ASSIGNMENT A: Put the lines of the records below, from the line containing "left knee: (109, 410, 4)" up to and including the line containing "right ankle: (722, 578, 13)", into a JSON list of strings, one string per line, with blank lines omitted.

PAGE TEXT:
=====
Karlovačko live 2011.
- Associated album: Bižuterija
- Start date: 27 November 2011
- End date: 28 December 2011
- No. of shows: 10

Jelena Rozga and Bajaga i instruktori concert chronology
- The Bižuterija Tour (2010–12); Karlovačko live 2011. (2011); Minut Srca Mog Tour (2022–23);

= Karlovačko live 2011. =

2011 concert tour by Jelena Rozga and Bajaga i instruktori

Karlovačko live 2011. was a co-headlining concert tour by Croatian pop singer Jelena Rozga and Serbian rock band Bajaga i instruktori. The tour was embarked on 27 November 2011 in Split, Croatia at the Spaladium Arena, and concluded on 28 December of the same year in Pula, at the Mate Parlov Sport Centre.
=====
DATA:

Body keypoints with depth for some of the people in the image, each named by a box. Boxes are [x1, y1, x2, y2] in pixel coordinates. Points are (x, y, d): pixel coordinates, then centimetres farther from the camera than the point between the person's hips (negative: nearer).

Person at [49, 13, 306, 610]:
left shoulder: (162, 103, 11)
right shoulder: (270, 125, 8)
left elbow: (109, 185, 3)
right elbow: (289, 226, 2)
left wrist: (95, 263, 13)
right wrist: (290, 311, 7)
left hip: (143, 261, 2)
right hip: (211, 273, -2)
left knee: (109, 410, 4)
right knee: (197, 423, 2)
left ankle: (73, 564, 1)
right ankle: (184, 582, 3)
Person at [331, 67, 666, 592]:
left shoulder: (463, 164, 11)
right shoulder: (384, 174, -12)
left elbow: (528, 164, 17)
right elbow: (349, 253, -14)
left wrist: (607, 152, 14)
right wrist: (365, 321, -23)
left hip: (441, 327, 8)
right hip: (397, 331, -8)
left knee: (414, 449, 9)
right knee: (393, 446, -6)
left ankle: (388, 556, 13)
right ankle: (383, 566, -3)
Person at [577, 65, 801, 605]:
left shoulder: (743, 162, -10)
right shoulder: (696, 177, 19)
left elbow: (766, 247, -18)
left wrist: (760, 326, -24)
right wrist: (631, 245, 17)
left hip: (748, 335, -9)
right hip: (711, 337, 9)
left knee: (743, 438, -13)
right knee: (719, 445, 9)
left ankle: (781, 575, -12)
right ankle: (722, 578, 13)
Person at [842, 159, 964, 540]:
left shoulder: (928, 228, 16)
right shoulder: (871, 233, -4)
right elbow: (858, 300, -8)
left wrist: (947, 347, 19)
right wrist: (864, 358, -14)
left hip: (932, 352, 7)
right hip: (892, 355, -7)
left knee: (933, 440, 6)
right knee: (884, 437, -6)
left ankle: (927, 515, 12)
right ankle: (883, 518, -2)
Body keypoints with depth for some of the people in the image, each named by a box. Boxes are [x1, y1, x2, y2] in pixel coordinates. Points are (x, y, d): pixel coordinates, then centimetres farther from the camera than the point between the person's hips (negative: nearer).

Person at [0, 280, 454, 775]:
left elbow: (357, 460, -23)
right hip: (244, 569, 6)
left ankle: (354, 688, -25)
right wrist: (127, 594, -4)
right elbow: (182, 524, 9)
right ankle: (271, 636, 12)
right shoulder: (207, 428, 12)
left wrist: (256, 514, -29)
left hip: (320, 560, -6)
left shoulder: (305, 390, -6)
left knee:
=====
ASSIGNMENT B: Transcribe the concert tour text above from "Jelena Rozga and Bajaga i instruktori concert" up to and including "Parlov Sport Centre.".

WRITTEN ANSWER A:
[
  "left knee: (109, 410, 4)",
  "right knee: (197, 423, 2)",
  "left ankle: (73, 564, 1)",
  "right ankle: (184, 582, 3)",
  "Person at [331, 67, 666, 592]:",
  "left shoulder: (463, 164, 11)",
  "right shoulder: (384, 174, -12)",
  "left elbow: (528, 164, 17)",
  "right elbow: (349, 253, -14)",
  "left wrist: (607, 152, 14)",
  "right wrist: (365, 321, -23)",
  "left hip: (441, 327, 8)",
  "right hip: (397, 331, -8)",
  "left knee: (414, 449, 9)",
  "right knee: (393, 446, -6)",
  "left ankle: (388, 556, 13)",
  "right ankle: (383, 566, -3)",
  "Person at [577, 65, 801, 605]:",
  "left shoulder: (743, 162, -10)",
  "right shoulder: (696, 177, 19)",
  "left elbow: (766, 247, -18)",
  "left wrist: (760, 326, -24)",
  "right wrist: (631, 245, 17)",
  "left hip: (748, 335, -9)",
  "right hip: (711, 337, 9)",
  "left knee: (743, 438, -13)",
  "right knee: (719, 445, 9)",
  "left ankle: (781, 575, -12)",
  "right ankle: (722, 578, 13)"
]

WRITTEN ANSWER B:
Jelena Rozga and Bajaga i instruktori concert chronology
- The Bižuterija Tour (2010–12); Karlovačko live 2011. (2011); Minut Srca Mog Tour (2022–23);

= Karlovačko live 2011. =

2011 concert tour by Jelena Rozga and Bajaga i instruktori

Karlovačko live 2011. was a co-headlining concert tour by Croatian pop singer Jelena Rozga and Serbian rock band Bajaga i instruktori. The tour was embarked on 27 November 2011 in Split, Croatia at the Spaladium Arena, and concluded on 28 December of the same year in Pula, at the Mate Parlov Sport Centre.